In this exclusive video for The Jiu Jitsu Times, Professor DeBlass weighs in on the controversial topic of BJJ kids and competition and whether or not it is necessary or should be encouraged.
Competition As Consequence–Competition should be a consequence of one’s love of jiu-jitsu. It should be another way to test oneself and gauge one’s progress. Is it necessary to become better at jiu-jitsu? No, not necessarily. Competition can be seen as another skill that one can work to perfect. Whether one competes or not should entirely be up to the individual. This goes for children as well.
Winning/Losing–For younger students, we should not put too much weight on winning and losing. Our goal with our BJJ kids should be to encourage a lifelong love of the martial art.
Parents/Coaches–Many times, parents and coaches, though they usually mean well, can instill too much anxiety into younger students. We should be thankful that they are embarking on a journey that will have lifelong positive benefits if they stick with it.

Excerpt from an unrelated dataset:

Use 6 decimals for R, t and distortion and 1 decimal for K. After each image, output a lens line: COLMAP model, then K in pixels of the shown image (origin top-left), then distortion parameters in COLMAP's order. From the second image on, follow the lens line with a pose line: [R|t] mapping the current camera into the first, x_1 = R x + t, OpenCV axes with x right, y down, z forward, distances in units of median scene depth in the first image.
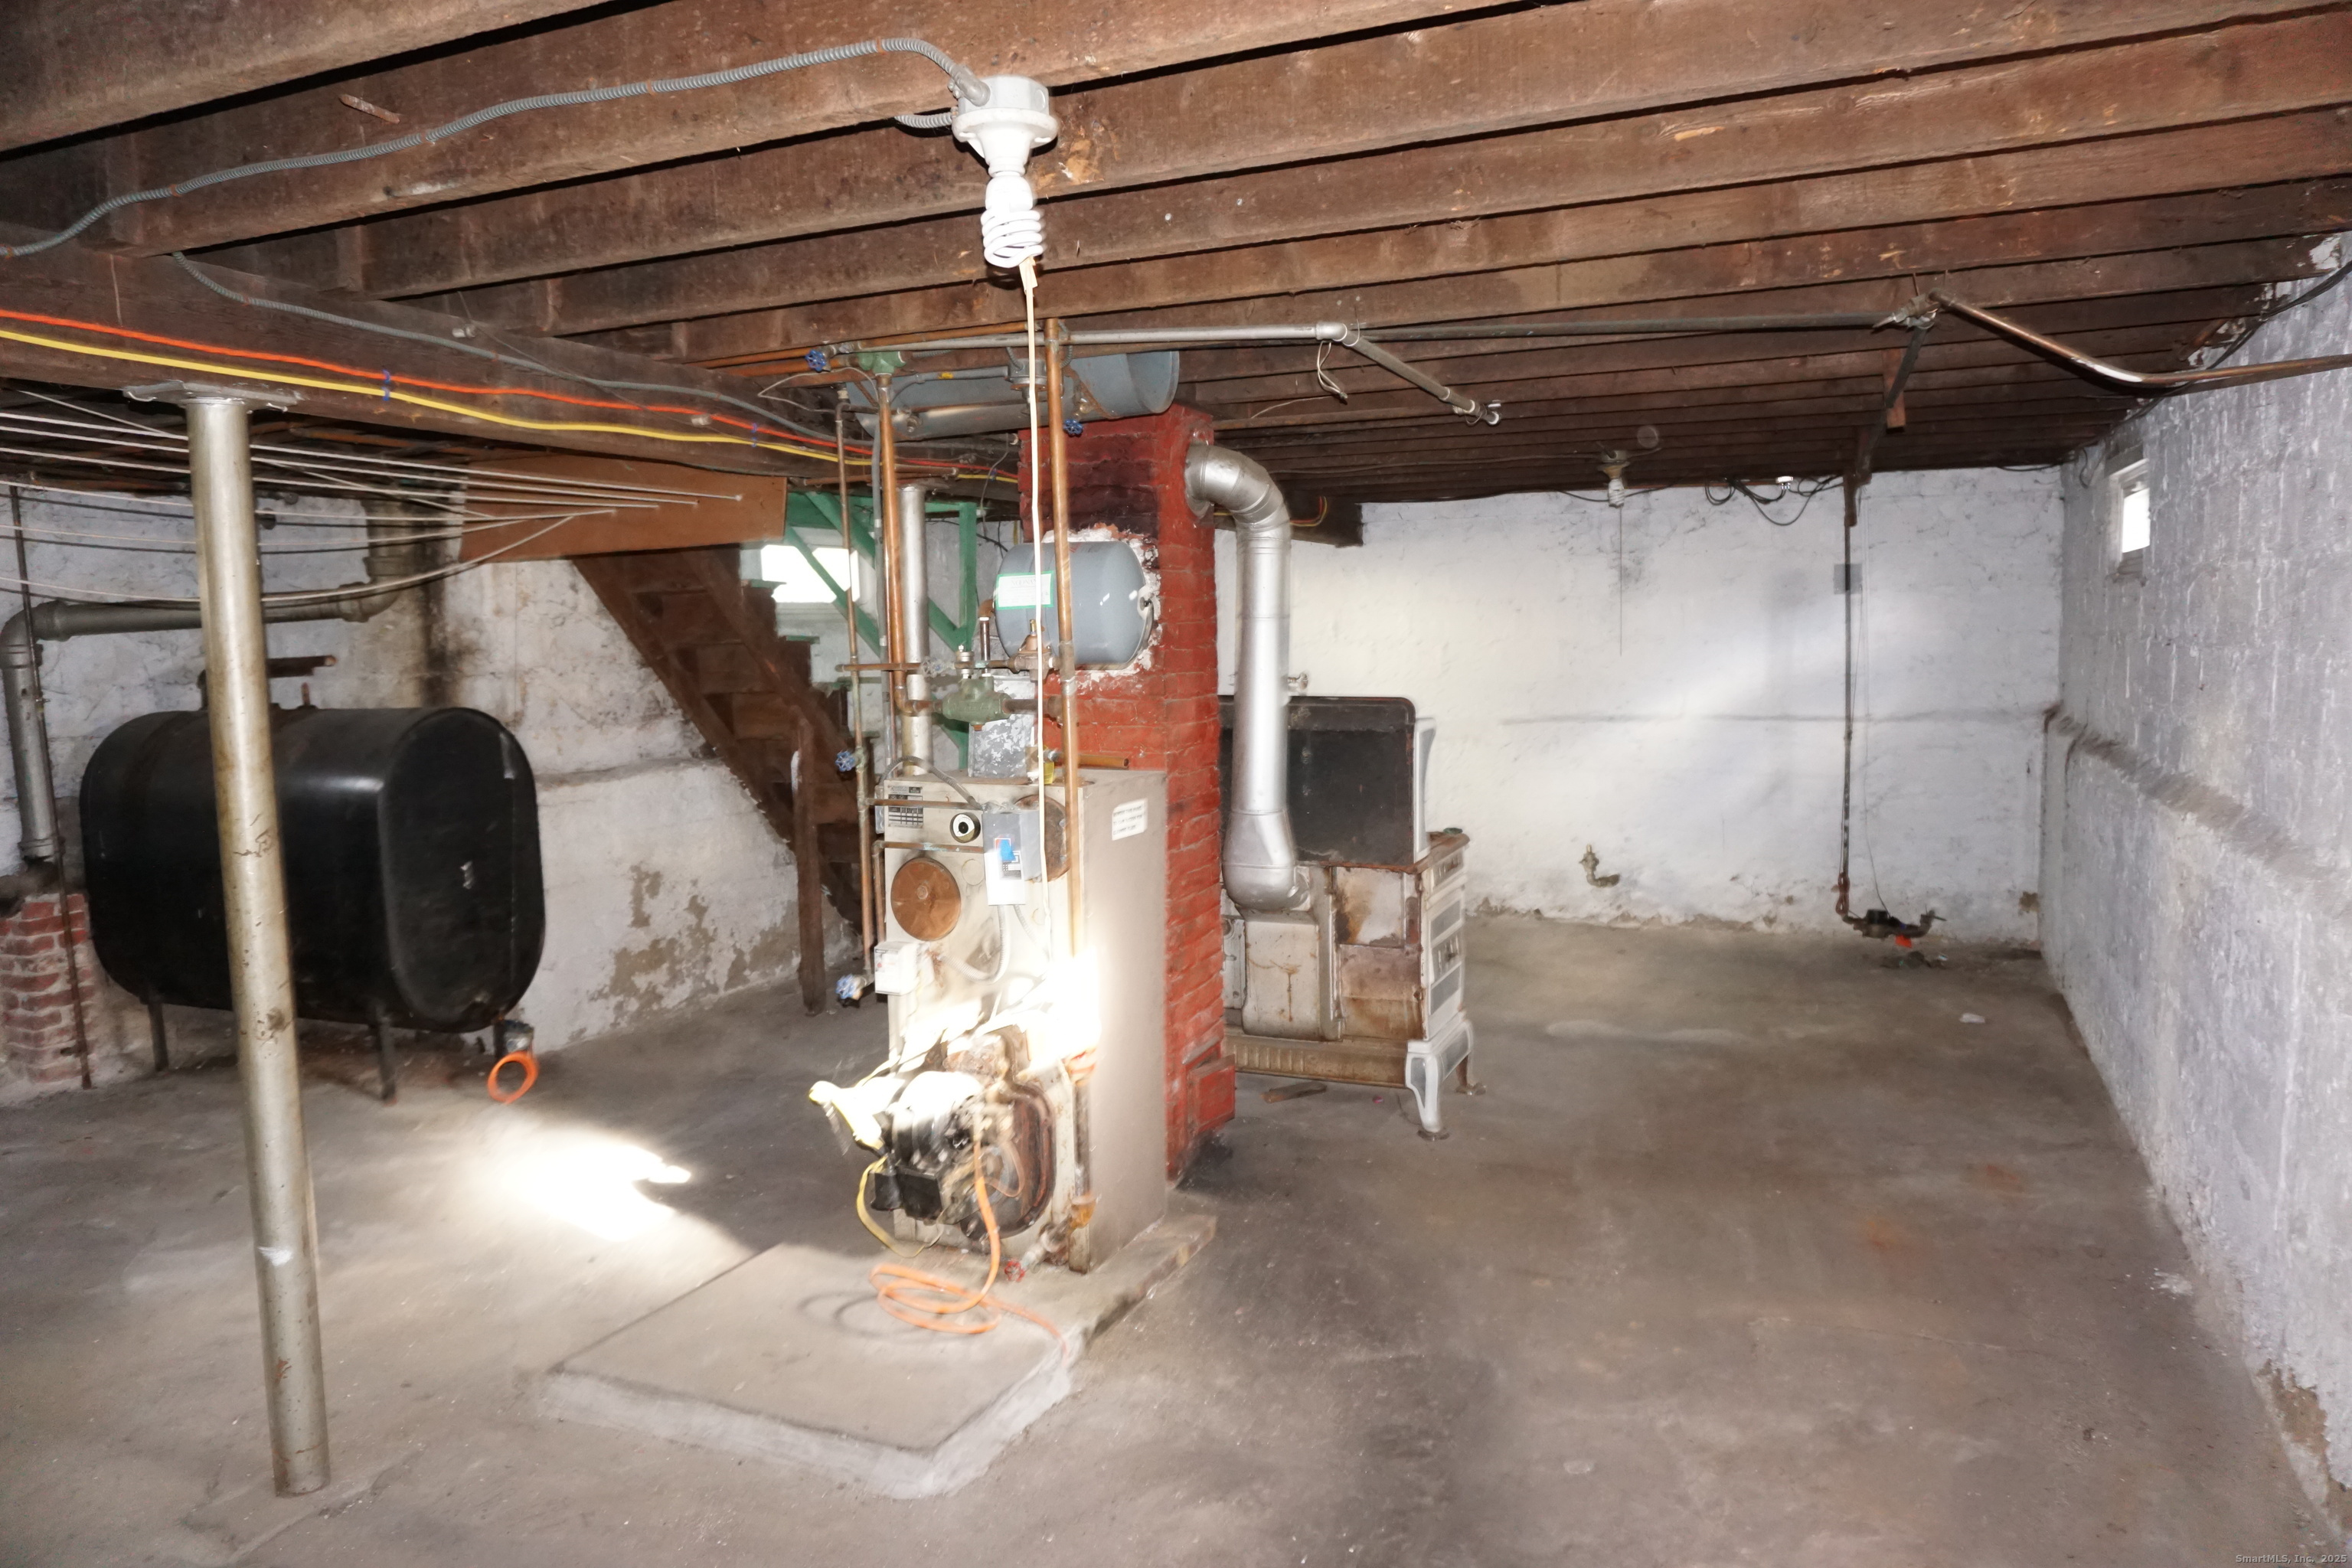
lens RADIAL K [[1590.7, 0, 1170.3], [0, 1590.7, 779.2], [0, 0, 1]] dist [-0.028326, 0.035384]
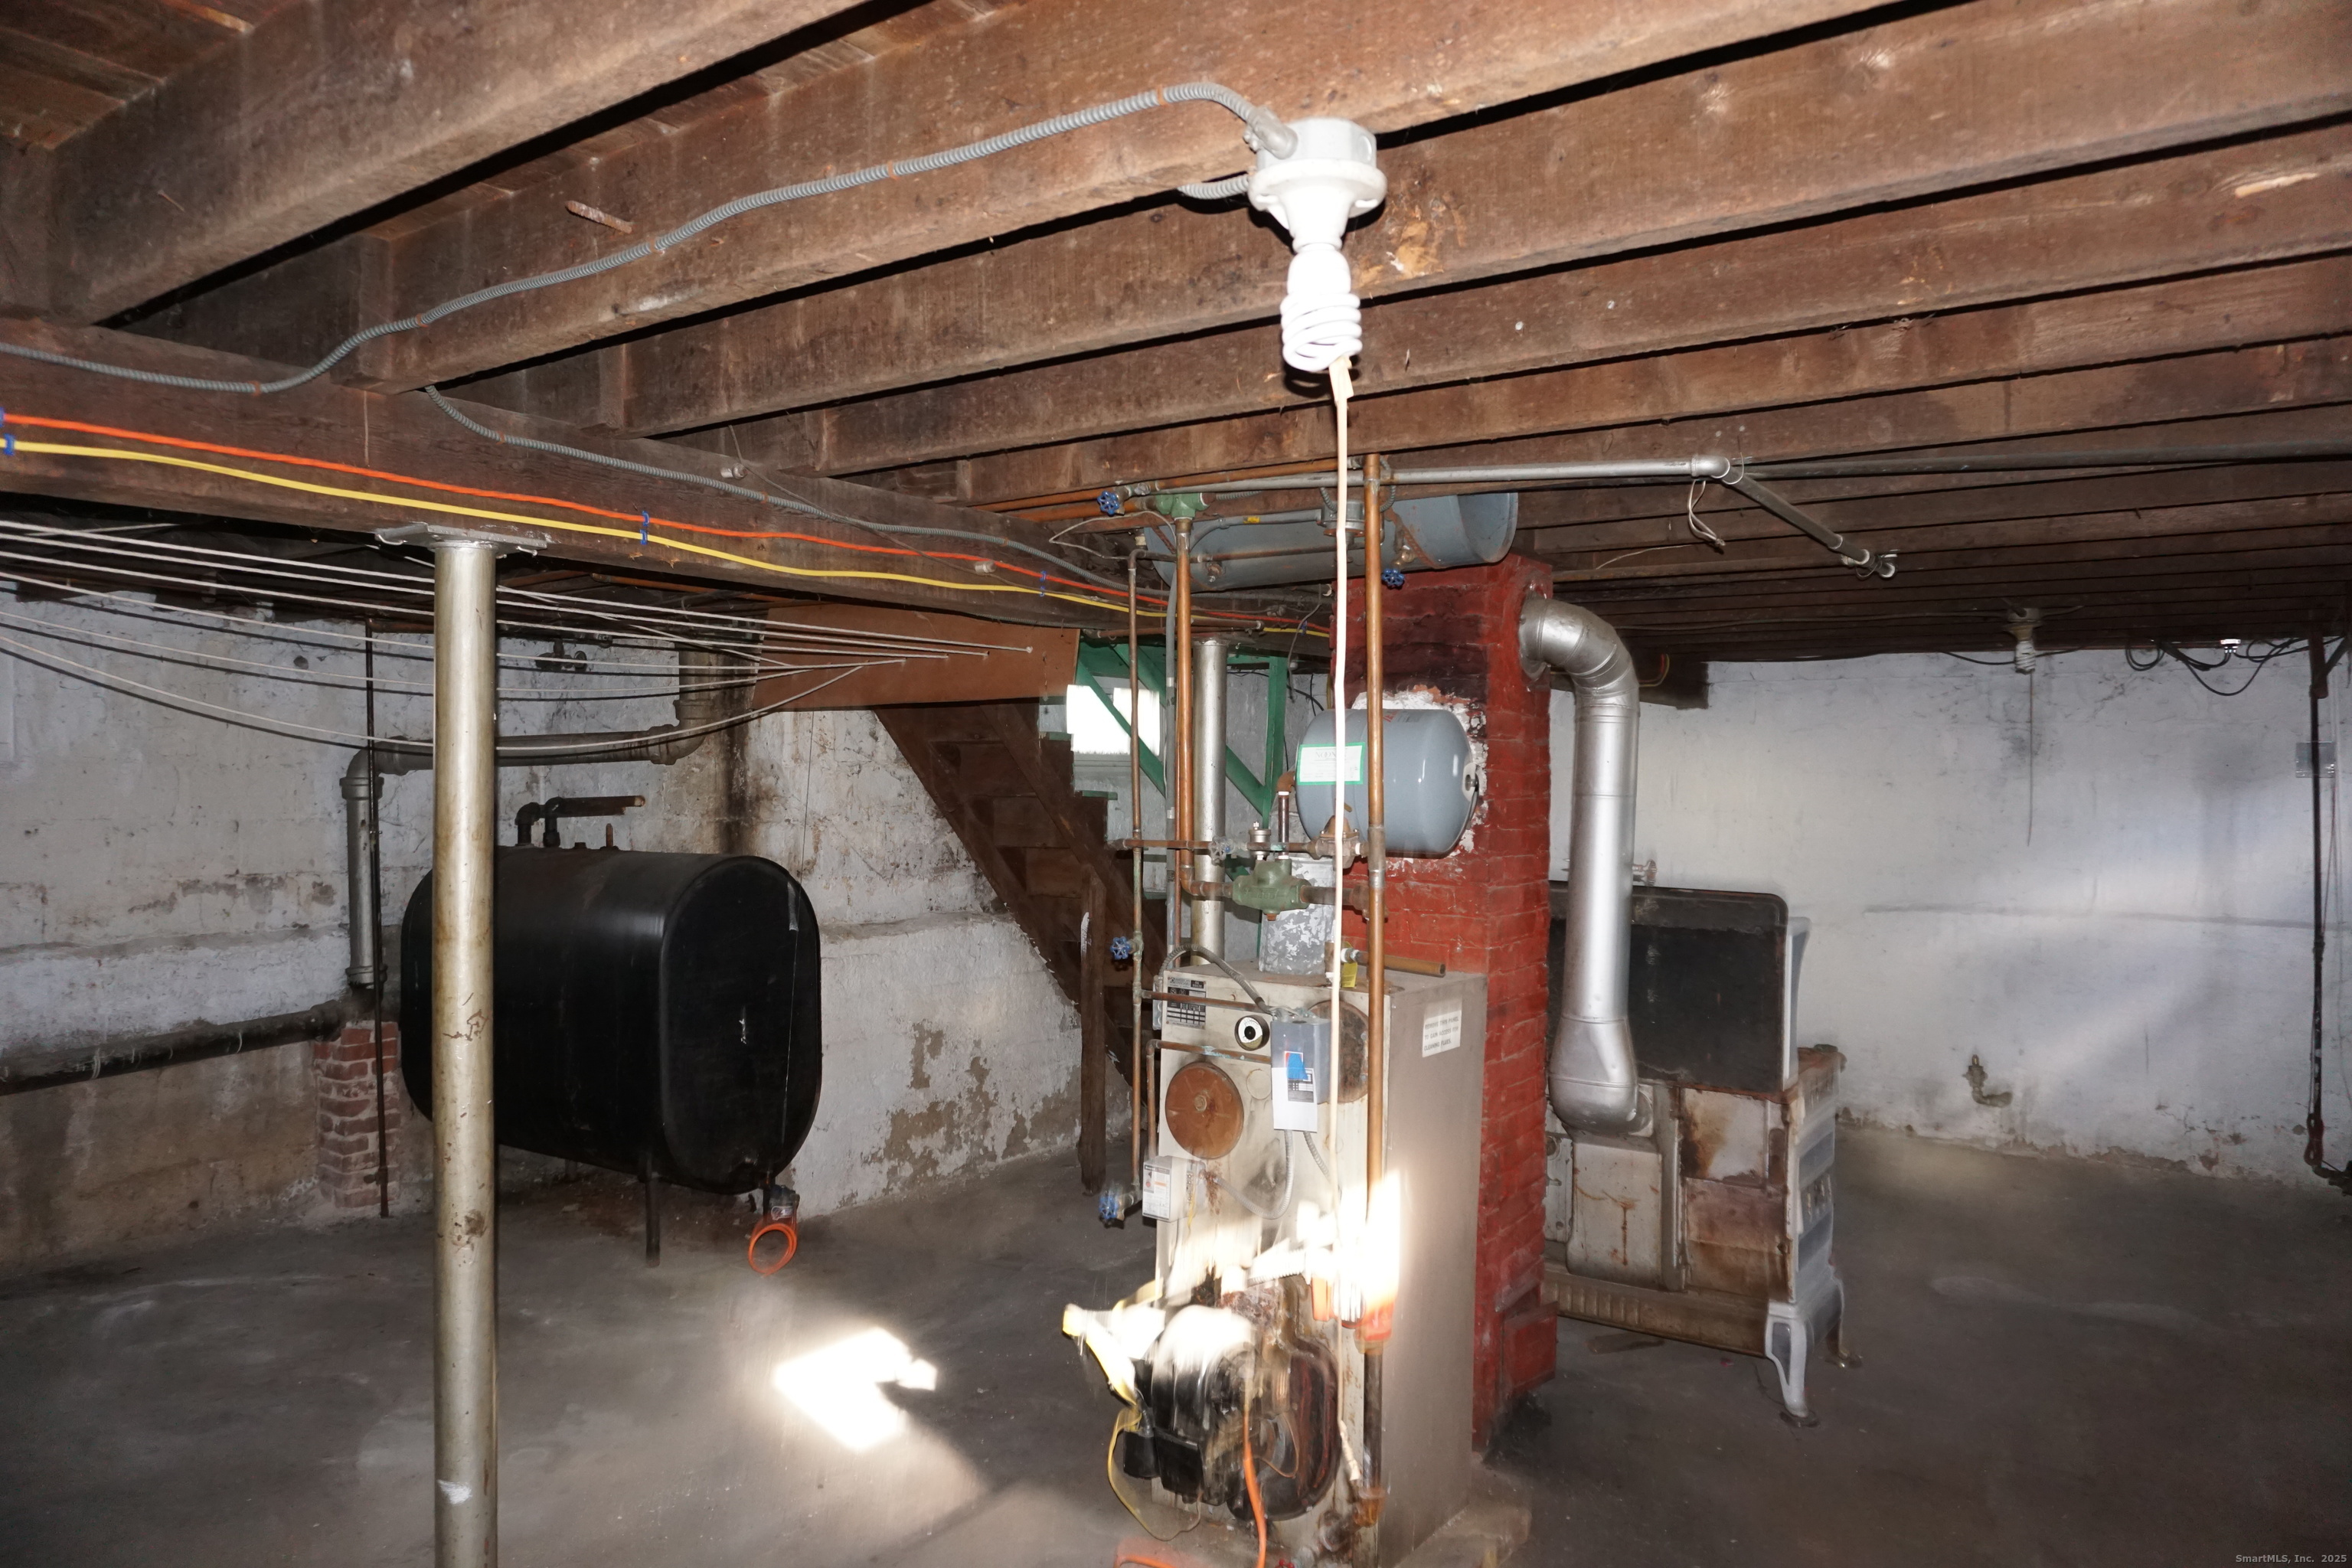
lens RADIAL K [[1590.7, 0, 1171.7], [0, 1590.7, 783.7], [0, 0, 1]] dist [-0.028326, 0.035384]
pose [[0.980728, 0.030115, -0.193043, -0.008000], [-0.047046, 0.995377, -0.083730, -0.028041], [0.189629, 0.091198, 0.977611, 0.124540]]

Other Sports–In the majority of other sports, there is practice and then there is competition, whether it’s a soccer game, baseball game, or whatever. In BJJ, once students are old enough and capable of live sparring, they are competing in every class. Adding official competitions to their schedule may not be beneficial to the goal of building a true love of jiu-jitsu. Again, it must be a decision between the child, parents, and coaches, and it must always be made with the goal of building a lifelong practitioner.